» TEXT PASSAGE:
--- START ---
MTV is a 24-hour general entertainment channel specialising in music and youth culture programming which serves Australia and New Zealand. It is operated by parent company Paramount Networks UK & Australia headquartered in London with a local office at Network 10's headquarters in Sydney.

History

MTV on the Nine Network
The "MTV" brand was launched in Australia during April 1987 as a music program that aired late on Friday and Saturday nights for its full six-year run on the free-to-air Nine Network. The program was hosted by Richard Wilkins and Joy Smithers with music news from Alison Drower. Its competitors at the time were ABC TV's Rage (which also started in April 1987) and Network Ten's Video Hits (which started in February 1987).

MTV Australia's focus was predominantly on Australian, British, Canadian and American artists and the program rarely played other forms of rock and pop music. The program presented a mixture of music videos, interviews and segments, and depended heavily on imported US content. In its early years it also showed the MTV USA game show Remote Control.

The program was discontinued in 1993 when Nine chose not to renew the licence with Viacom. Nine said the axing was due to high production and licensing costs. Saul Shtein brought MTV to Australia with Richard Wilkins.

ARC Music Television

"ARC Music Television", owned by Austereo, was launched three years after MTV ended on the Nine Network on 14 June 1996 in a joint venture with, then, music giant Austereo and Village Roadshow through Optus Television to become a twenty-four-hour music channel playing pop music and airing original programming. After a year on the air the network was approached by MTV Networks in the US and through a deal once again with Austereo, Village Roadshow Entertainment and Optus vision ARC was re-branded as MTV Australia.

Re-launch and expansion
Five months after the initial announcement of ARC's re-branding, MTV Australia was officially re-launched on Optus Television on 20 March 1997. The channel originally produced local programmes but due to cost cutting the channel aired mostly American content.

In December 2002 MTV was added to the Foxtel platform and was added in 2004 to the Austar platform. In the same year the channel set up MTV Networks Australia, which began work on launching its own original programming with the launch of the Australian version of the hit American show TRL on 10 September 2004 with host Kyle Sandilands from 2day fm. MTV Networks Australia launched sister channel Vh1 on 14 March 2004 when cable company Foxtel launched its digital network.
--- END ---
» ASSIGNMENT A: Express lines of the records as a numbered list, starting at the line that contains "Reading left to" and ending at the line that contains "List the labels", with blank lines omitted and the pictures left out.

» DATA FOR THE TASK:
--- START ---
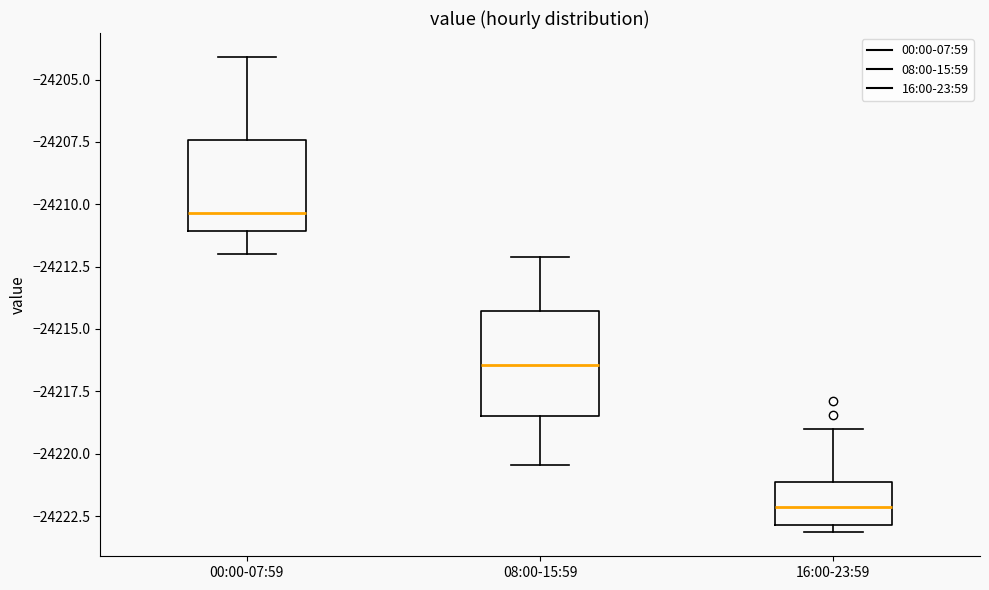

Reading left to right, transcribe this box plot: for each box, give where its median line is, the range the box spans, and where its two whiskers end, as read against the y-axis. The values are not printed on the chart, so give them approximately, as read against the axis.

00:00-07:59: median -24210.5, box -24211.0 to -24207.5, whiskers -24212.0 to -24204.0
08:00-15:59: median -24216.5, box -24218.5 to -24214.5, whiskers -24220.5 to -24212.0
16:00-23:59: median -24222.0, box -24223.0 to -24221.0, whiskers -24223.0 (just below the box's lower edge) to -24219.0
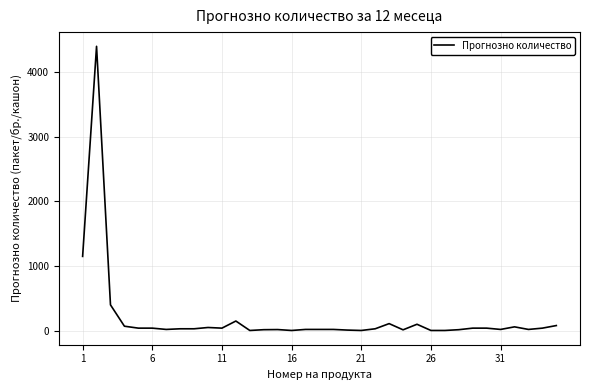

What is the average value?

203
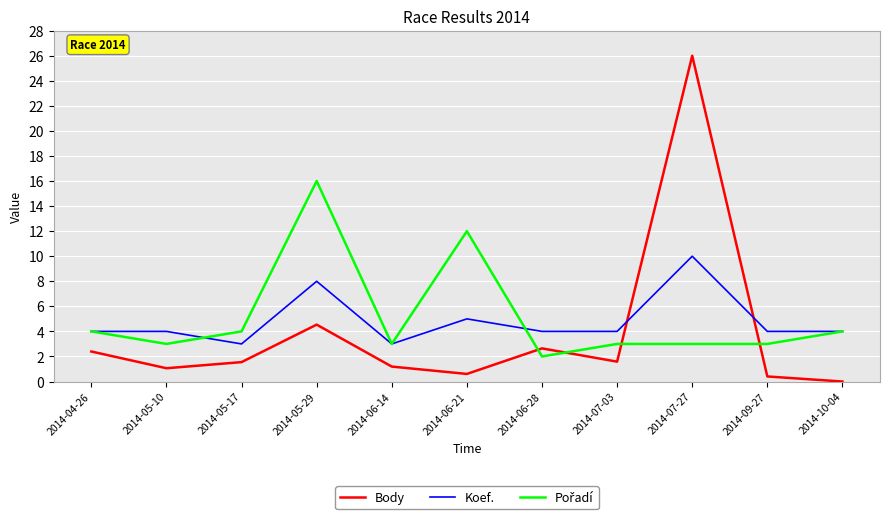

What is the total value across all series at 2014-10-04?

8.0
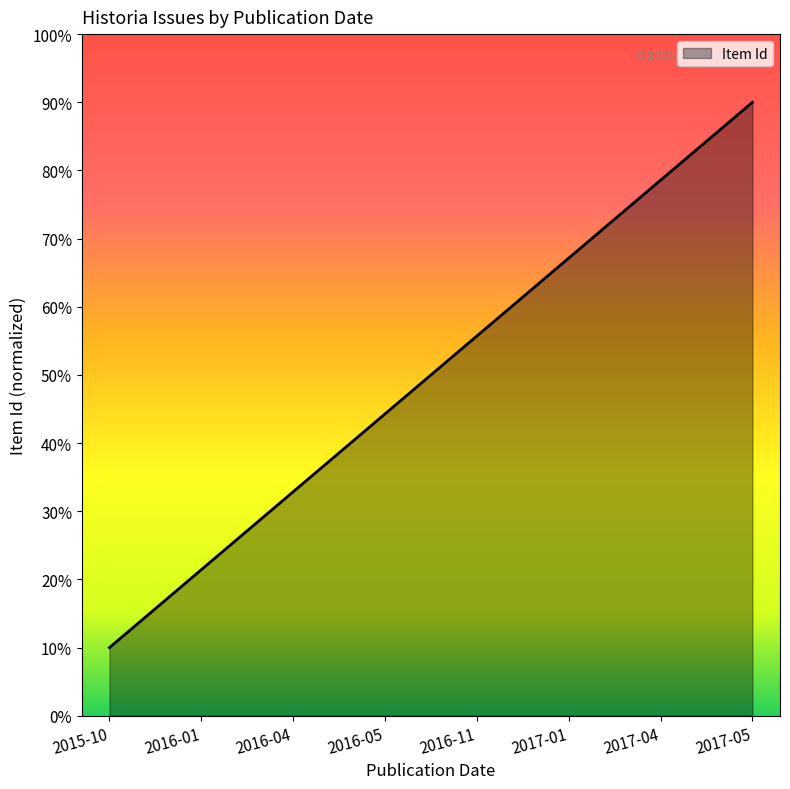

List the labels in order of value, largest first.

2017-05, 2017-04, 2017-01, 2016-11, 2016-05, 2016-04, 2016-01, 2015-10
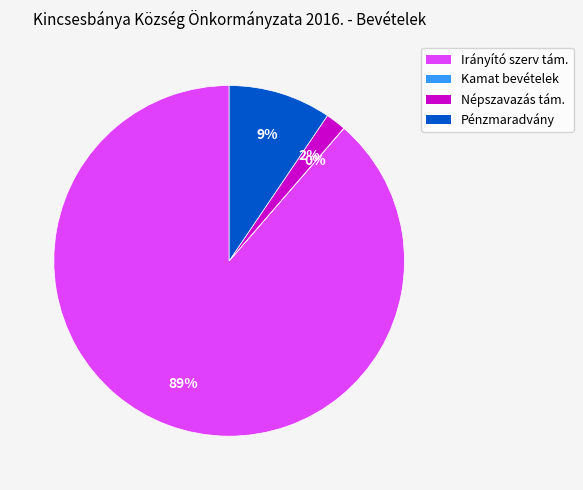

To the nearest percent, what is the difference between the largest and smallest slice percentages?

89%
--- END ---
--- START ---
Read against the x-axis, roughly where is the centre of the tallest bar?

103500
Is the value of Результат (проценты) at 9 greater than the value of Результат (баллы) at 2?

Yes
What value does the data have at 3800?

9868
--- END ---
» ASSIGNMENT B: In the text on MTV in Australia, condense the paragraph beginning "MTV Australia's focus was predominantly" into a short bulleted list that keeps its main facts.

» EXERCISE SOLUTION A:
1. Reading left to right, transcribe this box plot: for each box, give where its median line is, the range the box spans, and where its two whiskers end, as read against the y-axis. The values are not printed on the chart, so give them approximately, as read against the axis.
2. 00:00-07:59: median -24210.5, box -24211.0 to -24207.5, whiskers -24212.0 to -24204.0
3. 08:00-15:59: median -24216.5, box -24218.5 to -24214.5, whiskers -24220.5 to -24212.0
4. 16:00-23:59: median -24222.0, box -24223.0 to -24221.0, whiskers -24223.0 (just below the box's lower edge) to -24219.0
5. What is the average value?
6. 203
7. What is the total value across all series at 2014-10-04?
8. 8.0
9. List the labels in order of value, largest first.

» EXERCISE SOLUTION B:
- Focused mainly on Australian, British, Canadian and American artists; rarely played other forms of rock and pop
- Mixed music videos, interviews and segments
- Relied heavily on imported US content
- Showed the MTV USA game show Remote Control in its early years